Monday, August 31, 2009

“Product endorsements have adversely impacted the performance of the men in blue in india??”

Farooq Engineer was the first cricketer to endorse a brand. Other cricketers including Srinivas Venkataraghavan (Philips bicycle, Nescafe), Erapalli Prasanna, Bhagwat Chandrasekhar and Mansoor Ali Khan Pataudi followed suit. Today several contemporary cricket players like Sachin Tendulkar, Sourav Ganguly, Yuvraj Singh, Virendra Sehwag, Rahul Dravid and former test players like Sunil Gavaskar and Kapil Dev have all been signed up by MNCs as their brand ambassadors. A famous newspaper quoted.”With 105 million cable TV homes in India, which add up to 500 million viewers, no marketer worth his salt can ignore a cricket-crazed country” and these statistics are enough to explain the crores of rupees offered to the cricketers who make a real difference in the sales of the brand they are endorsing. Sports have always signified positive results and thus sports related advertisements have received an encouraging response from the consumers, thus benefitting the companies.

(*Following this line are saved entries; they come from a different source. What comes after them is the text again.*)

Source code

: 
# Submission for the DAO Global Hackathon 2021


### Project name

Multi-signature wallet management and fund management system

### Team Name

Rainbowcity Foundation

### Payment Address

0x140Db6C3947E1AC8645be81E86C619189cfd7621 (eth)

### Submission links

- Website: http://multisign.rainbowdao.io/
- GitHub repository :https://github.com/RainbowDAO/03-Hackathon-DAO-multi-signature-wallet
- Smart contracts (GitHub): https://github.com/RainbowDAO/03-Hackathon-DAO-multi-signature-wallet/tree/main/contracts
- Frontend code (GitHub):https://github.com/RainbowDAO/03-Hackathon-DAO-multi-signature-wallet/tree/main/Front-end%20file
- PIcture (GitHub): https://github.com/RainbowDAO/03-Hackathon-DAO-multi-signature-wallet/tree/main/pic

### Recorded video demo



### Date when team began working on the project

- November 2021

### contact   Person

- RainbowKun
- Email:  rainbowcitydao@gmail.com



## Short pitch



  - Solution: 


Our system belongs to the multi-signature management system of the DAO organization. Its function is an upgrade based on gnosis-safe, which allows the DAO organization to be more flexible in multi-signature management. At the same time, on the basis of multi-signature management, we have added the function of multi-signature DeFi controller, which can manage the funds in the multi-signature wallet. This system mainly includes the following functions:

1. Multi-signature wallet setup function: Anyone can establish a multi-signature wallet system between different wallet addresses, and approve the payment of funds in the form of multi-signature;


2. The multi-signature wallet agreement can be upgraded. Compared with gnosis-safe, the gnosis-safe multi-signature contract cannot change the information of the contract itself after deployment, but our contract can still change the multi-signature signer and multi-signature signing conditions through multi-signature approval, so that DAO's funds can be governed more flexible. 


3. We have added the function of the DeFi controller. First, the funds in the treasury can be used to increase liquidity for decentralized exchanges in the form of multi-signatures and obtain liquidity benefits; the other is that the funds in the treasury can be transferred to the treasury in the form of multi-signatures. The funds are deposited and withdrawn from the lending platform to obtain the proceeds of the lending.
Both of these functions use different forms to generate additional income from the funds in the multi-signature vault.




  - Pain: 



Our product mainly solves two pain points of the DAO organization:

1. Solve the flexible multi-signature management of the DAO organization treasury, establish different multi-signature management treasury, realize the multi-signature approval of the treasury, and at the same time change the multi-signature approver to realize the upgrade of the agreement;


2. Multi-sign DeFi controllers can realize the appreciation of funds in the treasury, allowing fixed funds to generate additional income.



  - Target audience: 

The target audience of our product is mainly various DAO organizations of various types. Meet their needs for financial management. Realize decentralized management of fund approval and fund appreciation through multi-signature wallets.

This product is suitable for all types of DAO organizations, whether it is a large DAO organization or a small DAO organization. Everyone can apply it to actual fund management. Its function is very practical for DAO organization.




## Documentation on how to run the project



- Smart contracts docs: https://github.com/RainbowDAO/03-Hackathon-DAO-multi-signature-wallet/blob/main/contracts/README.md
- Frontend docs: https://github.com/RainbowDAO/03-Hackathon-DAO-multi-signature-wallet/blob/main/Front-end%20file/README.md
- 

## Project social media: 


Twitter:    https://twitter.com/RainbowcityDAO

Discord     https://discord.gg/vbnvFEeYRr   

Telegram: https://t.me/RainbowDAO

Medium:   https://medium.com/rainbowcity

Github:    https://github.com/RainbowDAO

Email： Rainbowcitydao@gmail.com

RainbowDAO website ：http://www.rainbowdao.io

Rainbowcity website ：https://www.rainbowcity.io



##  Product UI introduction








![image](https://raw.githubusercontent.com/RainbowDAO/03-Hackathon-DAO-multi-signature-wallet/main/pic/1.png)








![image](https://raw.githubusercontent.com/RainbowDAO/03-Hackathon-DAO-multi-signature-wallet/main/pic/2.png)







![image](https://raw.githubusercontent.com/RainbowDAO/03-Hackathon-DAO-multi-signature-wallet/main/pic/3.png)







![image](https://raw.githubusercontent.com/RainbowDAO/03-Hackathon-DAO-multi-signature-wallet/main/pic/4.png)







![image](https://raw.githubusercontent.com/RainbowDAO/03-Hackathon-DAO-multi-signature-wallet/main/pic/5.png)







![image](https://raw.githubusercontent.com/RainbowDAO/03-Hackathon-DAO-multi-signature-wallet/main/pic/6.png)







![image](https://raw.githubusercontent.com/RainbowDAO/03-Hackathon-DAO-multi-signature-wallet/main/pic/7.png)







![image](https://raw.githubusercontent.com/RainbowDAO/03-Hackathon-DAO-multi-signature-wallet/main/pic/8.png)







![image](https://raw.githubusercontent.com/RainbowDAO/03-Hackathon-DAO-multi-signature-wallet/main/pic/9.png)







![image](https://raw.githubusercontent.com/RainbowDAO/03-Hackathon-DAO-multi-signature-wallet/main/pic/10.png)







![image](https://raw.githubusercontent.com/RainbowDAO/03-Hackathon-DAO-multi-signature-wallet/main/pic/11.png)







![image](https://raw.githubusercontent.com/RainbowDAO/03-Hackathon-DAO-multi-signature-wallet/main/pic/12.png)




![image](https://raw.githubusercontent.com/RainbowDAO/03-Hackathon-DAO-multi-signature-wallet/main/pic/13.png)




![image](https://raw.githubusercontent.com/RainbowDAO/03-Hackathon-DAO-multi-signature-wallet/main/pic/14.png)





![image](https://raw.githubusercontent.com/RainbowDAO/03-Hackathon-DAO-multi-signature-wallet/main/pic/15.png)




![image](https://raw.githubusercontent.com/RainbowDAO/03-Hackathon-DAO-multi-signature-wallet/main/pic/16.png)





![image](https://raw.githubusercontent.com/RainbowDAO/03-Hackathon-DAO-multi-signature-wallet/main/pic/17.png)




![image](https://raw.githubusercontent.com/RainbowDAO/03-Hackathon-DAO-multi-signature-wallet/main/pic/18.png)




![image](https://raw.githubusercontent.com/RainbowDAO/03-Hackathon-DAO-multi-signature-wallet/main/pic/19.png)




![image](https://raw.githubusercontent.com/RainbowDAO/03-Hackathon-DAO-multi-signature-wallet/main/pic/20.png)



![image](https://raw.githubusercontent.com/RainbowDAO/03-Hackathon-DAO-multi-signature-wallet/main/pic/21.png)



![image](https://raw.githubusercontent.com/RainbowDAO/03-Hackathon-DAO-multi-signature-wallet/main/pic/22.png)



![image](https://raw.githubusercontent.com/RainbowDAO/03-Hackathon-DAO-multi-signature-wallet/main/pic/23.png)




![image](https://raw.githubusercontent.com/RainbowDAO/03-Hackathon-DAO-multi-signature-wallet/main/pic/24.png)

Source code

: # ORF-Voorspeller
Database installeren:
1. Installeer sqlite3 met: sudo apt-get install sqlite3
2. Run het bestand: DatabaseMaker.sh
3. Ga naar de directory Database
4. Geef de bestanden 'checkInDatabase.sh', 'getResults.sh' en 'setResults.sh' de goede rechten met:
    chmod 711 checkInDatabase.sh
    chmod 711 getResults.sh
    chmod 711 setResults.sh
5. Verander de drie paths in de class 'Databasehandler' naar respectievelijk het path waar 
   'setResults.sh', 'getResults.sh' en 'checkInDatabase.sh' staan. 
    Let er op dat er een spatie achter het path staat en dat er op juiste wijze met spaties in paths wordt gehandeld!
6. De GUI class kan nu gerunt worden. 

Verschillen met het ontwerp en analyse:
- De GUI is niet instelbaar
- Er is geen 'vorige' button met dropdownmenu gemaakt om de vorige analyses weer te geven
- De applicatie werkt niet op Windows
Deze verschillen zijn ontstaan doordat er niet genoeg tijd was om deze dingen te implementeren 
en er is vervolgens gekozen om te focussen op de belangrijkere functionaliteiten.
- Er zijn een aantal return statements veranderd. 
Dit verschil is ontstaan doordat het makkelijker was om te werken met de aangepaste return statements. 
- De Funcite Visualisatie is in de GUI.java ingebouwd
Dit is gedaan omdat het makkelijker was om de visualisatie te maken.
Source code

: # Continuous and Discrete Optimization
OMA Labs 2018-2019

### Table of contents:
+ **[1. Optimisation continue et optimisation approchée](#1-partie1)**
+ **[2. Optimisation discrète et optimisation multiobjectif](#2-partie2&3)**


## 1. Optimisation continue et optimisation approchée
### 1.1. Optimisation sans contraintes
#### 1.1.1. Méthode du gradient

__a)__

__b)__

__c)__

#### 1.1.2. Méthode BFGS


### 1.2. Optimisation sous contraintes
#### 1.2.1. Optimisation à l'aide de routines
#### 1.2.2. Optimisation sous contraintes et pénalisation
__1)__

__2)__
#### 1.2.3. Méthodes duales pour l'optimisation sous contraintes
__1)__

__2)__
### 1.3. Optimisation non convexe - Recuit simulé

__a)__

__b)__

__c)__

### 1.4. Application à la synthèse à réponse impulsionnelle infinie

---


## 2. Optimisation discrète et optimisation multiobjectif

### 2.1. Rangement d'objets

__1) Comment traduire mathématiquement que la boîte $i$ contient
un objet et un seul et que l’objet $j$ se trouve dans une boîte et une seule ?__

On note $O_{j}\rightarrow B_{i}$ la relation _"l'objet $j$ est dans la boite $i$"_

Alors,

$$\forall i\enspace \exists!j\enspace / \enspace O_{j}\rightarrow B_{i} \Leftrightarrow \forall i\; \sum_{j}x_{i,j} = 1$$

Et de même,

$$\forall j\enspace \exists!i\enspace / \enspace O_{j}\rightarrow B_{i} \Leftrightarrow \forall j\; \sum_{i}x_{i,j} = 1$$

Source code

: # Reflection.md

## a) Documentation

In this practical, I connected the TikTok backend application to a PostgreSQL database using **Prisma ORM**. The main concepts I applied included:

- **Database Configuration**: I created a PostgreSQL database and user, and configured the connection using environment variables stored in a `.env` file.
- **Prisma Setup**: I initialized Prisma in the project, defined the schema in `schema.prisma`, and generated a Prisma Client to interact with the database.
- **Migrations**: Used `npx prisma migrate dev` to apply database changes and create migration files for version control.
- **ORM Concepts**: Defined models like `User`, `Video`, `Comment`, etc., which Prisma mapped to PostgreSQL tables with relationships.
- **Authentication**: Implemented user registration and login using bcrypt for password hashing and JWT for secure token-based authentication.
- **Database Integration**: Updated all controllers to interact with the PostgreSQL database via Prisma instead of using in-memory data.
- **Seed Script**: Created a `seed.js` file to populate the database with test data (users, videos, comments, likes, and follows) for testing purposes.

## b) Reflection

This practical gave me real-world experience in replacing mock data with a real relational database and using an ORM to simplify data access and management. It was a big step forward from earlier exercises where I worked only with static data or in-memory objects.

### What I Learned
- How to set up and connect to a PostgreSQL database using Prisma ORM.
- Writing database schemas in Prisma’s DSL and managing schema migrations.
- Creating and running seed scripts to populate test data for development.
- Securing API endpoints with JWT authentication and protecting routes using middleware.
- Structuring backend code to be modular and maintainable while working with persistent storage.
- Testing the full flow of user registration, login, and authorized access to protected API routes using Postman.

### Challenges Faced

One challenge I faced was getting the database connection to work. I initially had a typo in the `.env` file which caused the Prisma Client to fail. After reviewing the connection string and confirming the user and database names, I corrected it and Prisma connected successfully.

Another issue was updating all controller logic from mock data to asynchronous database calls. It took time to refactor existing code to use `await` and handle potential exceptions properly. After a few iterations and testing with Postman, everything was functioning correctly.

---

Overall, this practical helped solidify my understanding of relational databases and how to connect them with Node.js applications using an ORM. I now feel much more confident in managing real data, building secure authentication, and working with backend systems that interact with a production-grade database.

But the belief that product endorsements have affected the performance of these men in blue appears pretty illogical like asking a child that eating ice-cream has affected his academics. What is the harm if the cricketers choose to earn some extra bucks and they get more popular too but nowhere has a cricketer cancelled a match because he has to endorse somewhere! It is completely his personal life and wish and a match stands way away from it. The life of a cricketer is short and if he wishes to make a personal fortune, then what’s the misdeed?
People did come up with this conclusion after the bad performance in the World Cup, but as per comments of Kapil Dev,” India fell short of effective bowling coupled with absence of all-rounders in comparison to the Indian team in the early eighties to fight against the fittest Australians” and this has nothing to do with which brand a player endorsed and how can somebody’s talent and skill be overwhelmed especially on the field because of him smiling for some product on TV?
If we think that the players would under-perform because they are already receiving a huge amount of money, it is a wrong perception because they know very well that all their endorsements are closely linked with their performance and popularity and not in just an abstract manner or for how handsome they are, there are specific 'clauses' in the endorsement-agreements which state the conditions related to this. Also, if we think that players perform poorly because they spend most of the time in ad-shoots rather than practice, it is again a wrong perception. Just because an ad featuring a player comes every 5 minutes on TV doesn't mean the player has devoted that much amount of time in doing that ad. A player hardly devotes 24 hours PER YEAR in ad shoots. While the time devoted in practice is a hundred times more than this an. because he is playing for our country doesn’t mean he can have no other life, that is being too much to demand and expect.
While international players like Roger Federer, Michael Schumacher, Anna Kournikova too sport a brand and have collections on their names, their performance was never hampered by the endorsements, then why do we have a problem if any Indian cricketer is making some money because of his own popularity and is capable of selling himself? Of the 11 players only handful get endorsements because of their performance and charisma and not otherwise, while Dhoni gets it ,Kaarthik does not. There might be issues with ego coming in as in how popular the cricketer gets, thus might be a flaw in the team spirit, but let them handle their personal issues rather than we as the crowd being judgemental and deciding everything for them.